ダンロップが2020年から発売を開始した新世代スポーツ&ツーリングタイヤのロードスマート4は、“4つの続く性能”をコンセプトとしている。具体的な話をするなら、①ハンドリングの最適化で興奮が続く、②抜群の衝撃吸収性と接地感によってロングランで気持ちが続く、③摩耗が進んでも本来の性能が続く、④天気や路面状況に左右されることなく走りが続く、という4つの要素を徹底的に追及。実際の開発時には、長距離走行でのストレスと疲労の軽減が重要なテーマになったそうだ。
もっとも先代の3でも、ダンロップは同様のテーマを掲げていたのである。ただし新世代の4を生み出すにあたって、開発陣は横浜国立大学の名誉教授である小泉淳一氏に協力を依頼。ロードスマート3と4の比較テストでは、ストレスと疲労度を数値として可視化するべく、ライダーの身体に心拍数センサーを装着したうえで、交感神経/副交感神経のバランス解析を実施している。二輪タイヤメーカーでこういった科学的な実証を行っているのは、おそらく、ダンロップだけではないだろうか。
もちろん先代以前と同様に、スポーツ&ツーリングタイヤとしての理想を実現するべく、ロードスマート4は数多くの新技術を導入している。中でも最も注目するべき要素は、ウェット性能とライフを大幅に高める新作コンパウンドのハイシリカXだが、偏摩耗抑制と排水性向上を念頭に置いて刷新したトレッドパターンや、リアの深層に発熱コンパウンドを配置するPCL構造、ダンロップ独自のプロファイル技術であるキャンバースラストチューニングなども、ロードスマート4を語るうえでは欠かせない要素だ。また、サイズ設定が超豊富で、重量車用のGTスペックや、一昔前の旧車に適合する18インチが存在することも、このシリーズならではの美点である。
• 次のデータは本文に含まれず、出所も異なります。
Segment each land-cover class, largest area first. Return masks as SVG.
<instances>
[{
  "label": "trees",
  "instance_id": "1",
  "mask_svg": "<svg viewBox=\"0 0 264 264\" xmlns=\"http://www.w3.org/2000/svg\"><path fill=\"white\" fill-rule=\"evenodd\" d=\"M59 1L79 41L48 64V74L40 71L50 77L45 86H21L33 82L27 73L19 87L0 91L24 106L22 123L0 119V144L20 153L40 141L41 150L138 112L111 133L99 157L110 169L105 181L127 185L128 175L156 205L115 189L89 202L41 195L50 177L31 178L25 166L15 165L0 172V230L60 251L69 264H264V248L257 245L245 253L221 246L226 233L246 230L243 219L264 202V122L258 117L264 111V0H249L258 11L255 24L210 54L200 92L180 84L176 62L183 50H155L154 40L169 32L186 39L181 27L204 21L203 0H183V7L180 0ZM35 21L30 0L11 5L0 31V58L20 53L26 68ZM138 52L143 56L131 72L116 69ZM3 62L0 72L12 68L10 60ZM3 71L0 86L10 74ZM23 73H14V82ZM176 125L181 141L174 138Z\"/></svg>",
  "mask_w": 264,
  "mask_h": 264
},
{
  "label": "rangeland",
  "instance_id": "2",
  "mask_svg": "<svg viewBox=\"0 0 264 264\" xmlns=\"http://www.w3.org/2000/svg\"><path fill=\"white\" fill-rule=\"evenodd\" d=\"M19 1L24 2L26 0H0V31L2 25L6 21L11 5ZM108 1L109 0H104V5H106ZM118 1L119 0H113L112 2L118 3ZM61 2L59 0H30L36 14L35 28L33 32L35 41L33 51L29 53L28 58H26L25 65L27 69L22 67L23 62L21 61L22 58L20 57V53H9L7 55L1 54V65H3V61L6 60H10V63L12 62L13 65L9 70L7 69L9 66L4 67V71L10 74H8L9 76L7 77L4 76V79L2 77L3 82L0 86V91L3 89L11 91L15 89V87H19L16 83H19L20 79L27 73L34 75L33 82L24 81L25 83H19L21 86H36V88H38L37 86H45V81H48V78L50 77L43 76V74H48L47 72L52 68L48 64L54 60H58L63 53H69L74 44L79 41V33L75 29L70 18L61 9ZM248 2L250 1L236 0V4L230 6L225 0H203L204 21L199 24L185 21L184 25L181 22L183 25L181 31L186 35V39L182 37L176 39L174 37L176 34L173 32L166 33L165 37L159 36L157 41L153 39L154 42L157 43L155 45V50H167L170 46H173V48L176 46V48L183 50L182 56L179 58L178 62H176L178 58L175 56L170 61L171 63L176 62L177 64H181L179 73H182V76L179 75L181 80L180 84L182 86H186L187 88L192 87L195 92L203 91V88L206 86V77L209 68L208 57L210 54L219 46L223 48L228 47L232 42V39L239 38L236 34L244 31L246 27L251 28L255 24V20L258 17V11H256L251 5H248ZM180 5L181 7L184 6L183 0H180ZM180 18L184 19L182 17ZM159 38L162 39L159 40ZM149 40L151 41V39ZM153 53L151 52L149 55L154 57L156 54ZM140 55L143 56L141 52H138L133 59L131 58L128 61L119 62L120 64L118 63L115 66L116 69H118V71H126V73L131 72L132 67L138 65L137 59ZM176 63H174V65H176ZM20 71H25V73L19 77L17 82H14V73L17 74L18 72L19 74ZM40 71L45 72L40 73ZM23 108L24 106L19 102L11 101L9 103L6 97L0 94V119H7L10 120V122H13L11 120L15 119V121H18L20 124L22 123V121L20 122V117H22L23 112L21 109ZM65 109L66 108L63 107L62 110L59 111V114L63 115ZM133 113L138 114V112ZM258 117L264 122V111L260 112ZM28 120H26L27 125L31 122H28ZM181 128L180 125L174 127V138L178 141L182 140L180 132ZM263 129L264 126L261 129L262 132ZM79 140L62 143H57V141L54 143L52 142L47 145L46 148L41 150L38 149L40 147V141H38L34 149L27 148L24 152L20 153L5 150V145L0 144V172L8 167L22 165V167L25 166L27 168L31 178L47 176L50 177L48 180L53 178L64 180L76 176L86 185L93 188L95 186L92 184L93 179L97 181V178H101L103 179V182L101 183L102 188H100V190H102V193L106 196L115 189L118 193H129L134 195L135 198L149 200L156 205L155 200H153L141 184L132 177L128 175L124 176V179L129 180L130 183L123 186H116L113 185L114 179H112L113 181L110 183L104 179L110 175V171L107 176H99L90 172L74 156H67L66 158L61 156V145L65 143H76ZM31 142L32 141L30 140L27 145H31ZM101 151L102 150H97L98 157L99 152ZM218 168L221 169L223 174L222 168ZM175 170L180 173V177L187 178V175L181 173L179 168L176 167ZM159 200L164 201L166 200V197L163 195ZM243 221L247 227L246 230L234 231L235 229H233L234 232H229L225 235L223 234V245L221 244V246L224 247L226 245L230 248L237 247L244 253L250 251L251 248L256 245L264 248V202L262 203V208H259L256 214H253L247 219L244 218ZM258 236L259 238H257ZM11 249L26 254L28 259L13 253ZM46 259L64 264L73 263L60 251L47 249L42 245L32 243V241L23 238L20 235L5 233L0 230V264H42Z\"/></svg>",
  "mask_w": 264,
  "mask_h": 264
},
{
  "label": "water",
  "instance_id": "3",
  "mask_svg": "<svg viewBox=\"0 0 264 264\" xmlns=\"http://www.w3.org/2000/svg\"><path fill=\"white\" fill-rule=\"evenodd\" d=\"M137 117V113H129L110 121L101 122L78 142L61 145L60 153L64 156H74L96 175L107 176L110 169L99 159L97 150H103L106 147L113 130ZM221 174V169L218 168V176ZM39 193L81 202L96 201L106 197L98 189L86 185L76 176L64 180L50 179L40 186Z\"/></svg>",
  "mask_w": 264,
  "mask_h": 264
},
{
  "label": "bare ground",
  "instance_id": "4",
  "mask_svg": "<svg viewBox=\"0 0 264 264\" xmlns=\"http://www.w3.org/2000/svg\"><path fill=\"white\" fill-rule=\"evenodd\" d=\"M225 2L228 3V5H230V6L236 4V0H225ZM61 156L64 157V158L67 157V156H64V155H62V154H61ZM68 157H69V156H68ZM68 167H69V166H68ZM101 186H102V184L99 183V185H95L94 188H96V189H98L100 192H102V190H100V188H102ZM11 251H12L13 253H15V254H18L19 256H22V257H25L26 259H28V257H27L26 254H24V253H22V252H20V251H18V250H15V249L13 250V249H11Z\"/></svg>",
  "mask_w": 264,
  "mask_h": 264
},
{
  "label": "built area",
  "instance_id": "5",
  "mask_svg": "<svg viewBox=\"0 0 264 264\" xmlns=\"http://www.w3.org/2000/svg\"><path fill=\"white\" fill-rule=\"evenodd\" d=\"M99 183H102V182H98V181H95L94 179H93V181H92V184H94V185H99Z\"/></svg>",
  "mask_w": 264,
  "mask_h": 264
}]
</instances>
ありゃ、1290スーパーデュークGTなのか……。撮影日の朝、試乗車と対面した僕は、何となく微妙な気持ちになってしまった。と言っても、このバイクが嫌いなわけではない。でも1290スーパーデュークGTに対する僕の印象は、GT的な資質を備えるスポーツバイク、あるいは、アグレッシブなGTで、一般的なスポーツツアラーとは趣が異なる。こういう特殊で個性的なモデルは、タイヤのインプレには向かないんじゃないか、と僕は感じていたのだ。
ところが、実際の1290スーパーデュークGTとロードスマート4の相性は抜群だった。中でも僕が感心したのは、KTMならではの軽快感とスポーツ性がまったく阻害されていないこと。逆に言うなら、運動性に優れるモデルにスポーツ&ツーリングタイヤを履くと、穏やかで安定指向のハンドリングにガッカリすることがあるのだけれど、ロードスマート4にそういった気配は皆無。ワインディングロードでは極上の接地感と旋回性を頼りにしながら、思いっ切りスポーツライディングが堪能できるのである。
もっともそういう使い方、ワインディングロードでの性能を重視するなら、同じダンロップのα-14やQ4、ロードスポーツ2のほうが、さらに走りに没頭できるだろう。とはいえ、ツーリング中に遭遇する事情を把握していないワインディングロードなら、ロードスマート4の運動性は十分以上なのだ。と言うより、高い荷重や積極的な荷重移動を要求して来ないぶん、スポーツライディングの充実感は、ロードスマート4のほうが得やすいのかもしれない。
それに加えて良好な乗り心地も、ロードスマート4の特筆したくなる要素である。実は僕は過去に1290スーパーデュークGTを体験した際に、低中速域における凹凸の吸収性に不満を抱き、前後ショックをいろいろといじってみたのだが、今回の試乗ではセッティングの必然性を感じなかった。と言うより、あまりに吸収性が素晴らしいので、ある程度までの凹凸なら回避という手法を選択せず、そのまま突っ込んで普通に走って行けたのである。そしてそういう走り方をしても、車体の挙動はまったく乱れなかったし、もちろん、身体にイヤな衝撃を感じることもなかった。
ちなみに、今回は丸一日晴天だったものの、過去の試乗で僕はロードスマート4の環境適応能力の高さ、雨天走行時の安心感や冷間時からの暖まりの早さを認識している。いずれにしてもロードスマート4は、状況に応じた気遣いをほとんど必要としない、イージーでフレンドリーなタイヤなのだ。
もっともスポーツ&ツーリングタイヤの真価は、1日の試乗だけではわからないものである。とはいえ、今回のテストにおける心身の疲労の少なさを考えると、ロードスマート4で出かけるロングツーリングは相当に楽しいに違いない。事実、試乗中の僕は、このまま北海道か九州までも出かけたい! という気持ちを抑えるのに必死だったのだ。